== MATERIAL FOR THIS TASK ==
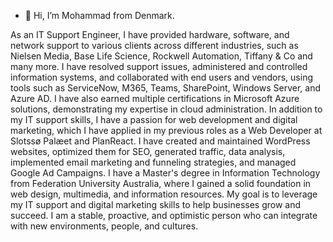 - 👋 Hi, I’m Mohammad from Denmark.
<!---
Mohammad-Denmark/Mohammad-Denmark is a ✨ special ✨ repository because its `README.md` (this file) appears on your GitHub profile.
You can click the Preview link to take a look at your changes.
--->
As an IT Support Engineer, I have provided hardware, software, and network support to various clients across
different industries, such as Nielsen Media, Base Life Science, Rockwell Automation, Tiffany & Co and many
more. I have resolved support issues, administered and controlled information systems, and collaborated with
end users and vendors, using tools such as ServiceNow, M365, Teams, SharePoint, Windows Server, and Azure
AD. I have also earned multiple certifications in Microsoft Azure solutions, demonstrating my expertise in cloud
administration.
In addition to my IT support skills, I have a passion for web development and digital marketing, which I have
applied in my previous roles as a Web Developer at Slotssø Palæet and PlanReact. I have created and
maintained WordPress websites, optimized them for SEO, generated traffic, data analysis, implemented email
marketing and funneling strategies, and managed Google Ad Campaigns. I have a Master's degree in Information
Technology from Federation University Australia, where I gained a solid foundation in web design, multimedia, and
information resources. My goal is to leverage my IT support and digital marketing skills to help businesses grow
and succeed. I am a stable, proactive, and optimistic person who can integrate with new environments, people,
and cultures.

== WHAT IS REQUIRED ==
Copy, word for word, the entries above from the first line to the line that holds "applied in my". Drop the pictures.

== EXERCISE ANSWER ==
 - 👋 Hi, I’m Mohammad from Denmark.
<!---
Mohammad-Denmark/Mohammad-Denmark is a ✨ special ✨ repository because its `README.md` (this file) appears on your GitHub profile.
You can click the Preview link to take a look at your changes.
--->
As an IT Support Engineer, I have provided hardware, software, and network support to various clients across
different industries, such as Nielsen Media, Base Life Science, Rockwell Automation, Tiffany & Co and many
more. I have resolved support issues, administered and controlled information systems, and collaborated with
end users and vendors, using tools such as ServiceNow, M365, Teams, SharePoint, Windows Server, and Azure
AD. I have also earned multiple certifications in Microsoft Azure solutions, demonstrating my expertise in cloud
administration.
In addition to my IT support skills, I have a passion for web development and digital marketing, which I have
applied in my previous roles as a Web Developer at Slotssø Palæet and PlanReact. I have created and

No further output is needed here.